Many Scala programmers follow these conventions:

• If the function body contains multiple commands in sequence, write the line breaks and indent the body. This is what we did in `careerAdvicePlease` and Version 2 above.

• Also, if the function is effectful (e.g., it prints out something), break the lines and indent as in Version 2, even if the function body consists of just one line.

• However, if the function body consists of a single line that is effect-free (Chapter 1.6 and see below), you may adopt the one-liner style. Version 1 is therefore the a fine way to write `average`. (However, if the line becomes excessively long, it’s probably still better for readability to break it after the equals sign.)

To summarize: the style in Version 1 is appropriate only if the function definition is a single, effect-free line of code that is not terribly long.

In this ebook, we generally follow those style conventions. We recommend that you do the same. You may find the conventions confusing at first, but don’t let that bother you too much when writing your own programs. If it feels easier for you, go ahead and format all your functions as in Version 2. It’s always okay to break the line and indent the body!

### How do I know if my function is effectful?

Imagine the scene. Your program is running and is in a particular state: certain things have been stored in memory and something is displayed onscreen. A function is then called. It does its job and produces a return value; a bit of time passes. Apart from that, is the program back in the state where it was before the function call?

• If the called function is, say, `average`, we are effectively back to where we were: we obtained a result but nothing else changed. This is an effect-free function.
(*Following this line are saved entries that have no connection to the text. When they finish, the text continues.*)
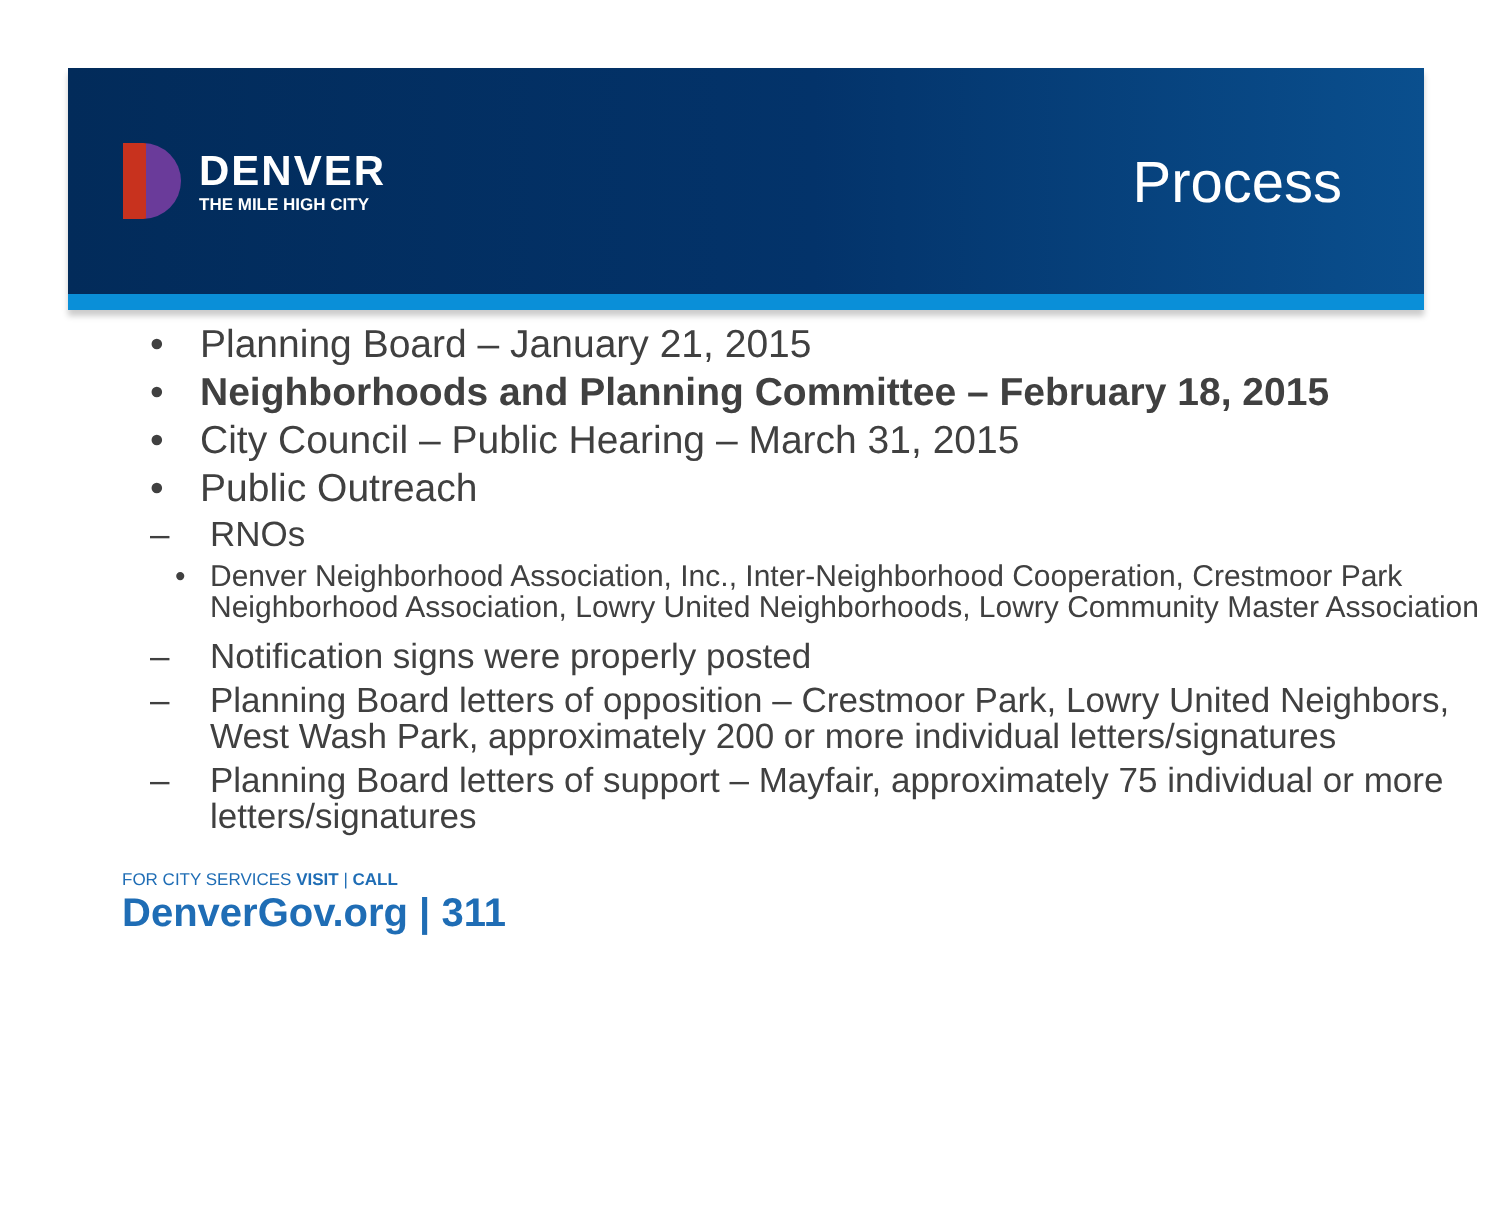DENVER
THE MILE HIGH CITY
Process
• Planning Board – January 21, 2015
• Neighborhoods and Planning Committee – February 18, 2015
• City Council – Public Hearing – March 31, 2015
• Public Outreach
– RNOs
• Denver Neighborhood Association, Inc., Inter-Neighborhood Cooperation, Crestmoor Park Neighborhood Association, Lowry United Neighborhoods, Lowry Community Master Association
– Notification signs were properly posted
– Planning Board letters of opposition – Crestmoor Park, Lowry United Neighbors, West Wash Park, approximately 200 or more individual letters/signatures
– Planning Board letters of support – Mayfair, approximately 75 individual or more letters/signatures
FOR CITY SERVICES VISIT | CALL
DenverGov.org | 311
• If the called function is, say, `println`, we aren’t back to the original state: the program has generated a line of output. This is an effectful function.

Here’s another way to think about it: if you knew the return value of the function already, would it even be necessary to call the function? In the case of our effect-free averaging function, the answer is no: we could have just as well replaced the call `average(5, 10)` with the literal `7.5`. In the case of the effectful `println`, on the other hand, we don’t get any printing done without calling the function.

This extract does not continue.